アーバンスフィアは、完全自動運転での移動も提案している。自動運転モードでは、円形のメーターパネルをはじめ、バーチャルディスプレイのブラックスクリーンも表示されない。
また乗員は、高品質の素材で構成された居心地の良い空間に包まれる。パネル、シートカバー、フロアカーペットには、高品質な感触と手触りの良さを備えたウッドやウール、合成ファブリックが採用されている。ソフトなベージュとグレーの色調が、水平基調のインテリアを構成している。シートシェルのカラーには、控えめなダークグリーンが採用されて、落ち着いた雰囲気を演出している。インテリアのカラーゾーンは上から下に向かって明るくなり、室内空間に注ぎ込む自然光とともに、均質で幅の広いインテリアを創出しているという。
◆状況に応じて表示サイズが変わるディスプレイ
ワンタッチで車両を起動させると、インテリアのディスプレイは、フロントウィンドウ下のウッドパネルに表示される。ステアリングホイールを使用する手動モードか、レベル4の自動運転かを問わず、運転状況に応じて、これらのディスプレイは、インテリア全幅いっぱいに表示される場合と、運転席および助手席間で分割表示される場合がある。走行中に必要なすべての情報は、高解像度で表示される。
また、投影面の下には、センサーバーが一体化されており、音楽再生やナビゲーションなど、異なるコンテンツを素早く切り替えられるようにしている。ここには、車内でアクティブになっているすべての機能とアプリケーションが表示され、メニューごとにアイコンが点滅する。
ドア開放部の近くには、コントロールシステムの「MMIタッチレスレスポンス」がレイアウトされた。ドライバーや乗員が、背もたれを立てた状態でシートに座っている場合、MMIタッチレスレスポンスを操作して、回転するリングとボタンを介してさまざまなメニューを選択してクリックすることにより、各種機能をシンプルで直感的な方法で操作することができるという。
◆左右のドアアームレストにはVRメガネを収納
その一方で、背もたれを後方にリクライニングさせている場合、このシートポジションでは、乗員はアイトラッキングやジェスチャーコントロール機能を組み合わせて使用できる。眼に向けられたセンサーは、乗員の視線を検知して、コントロールユニットを作動させる。この場合、乗員は身体を起こすことなく、ジェスチャーだけで、手で触れずにシステムを操作することができる。
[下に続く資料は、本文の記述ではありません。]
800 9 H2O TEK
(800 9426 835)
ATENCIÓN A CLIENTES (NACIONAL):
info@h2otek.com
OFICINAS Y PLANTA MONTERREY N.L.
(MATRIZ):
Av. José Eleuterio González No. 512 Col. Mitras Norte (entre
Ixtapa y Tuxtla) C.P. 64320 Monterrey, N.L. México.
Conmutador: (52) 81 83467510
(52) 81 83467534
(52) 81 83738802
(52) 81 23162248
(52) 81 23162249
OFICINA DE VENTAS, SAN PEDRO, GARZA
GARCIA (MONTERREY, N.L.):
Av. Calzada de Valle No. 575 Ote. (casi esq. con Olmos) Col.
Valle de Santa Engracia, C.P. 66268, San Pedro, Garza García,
アイトラッキング、ジェスチャー、ボイスコントロール、タッチ機能など、すべての操作モードで乗員に適応し、乗員の好みや頻繁に使用する機能を学習する。その後、学習した内容に基づいて、基本的な機能を効果的に補うだけでなく、各ユーザーに個別の提案を行う。
コントロールパネルは、ドアのアームレストにも組み込まれており、光学インジケーターにより、タッチ操作できる。同時に、左右のドアアームレストにはVRメガネが収納されており、ホロライド(holoride)システムとなどのインフォテインメントデバイスと組み合わせて使用することができる。
◆アームレストなどに竹製のビスコース生地
アーバンスフィアのインテリアでは、シデを用いたウッドパネルをはじめ、持続可能な素材を使用している。このウッドは、生産拠点の近くで育った木材を使用することが可能で、幹全体を利用することができる。その加工プロセスでは、化学薬品を使用していないという。
シートパッドには、リサイクルポリアミドの「ECONYL(エコニール)」を使う。この素材は、車両が廃棄された後に、品質を損なうことなくリサイクルすることもできる。各種の素材を組み合わせて使用すると、その後のリサイクルの可能性が損なわれるため、それぞれの素材を単独で使用することは、リサイクルするために重要という。
アームレストと車両の後部には、竹製のビスコース生地を使用している。竹は通常の木材よりも速く成長し、大量のCO2を吸収し、成長するのに除草剤や農薬を必要としない利点がある、としている。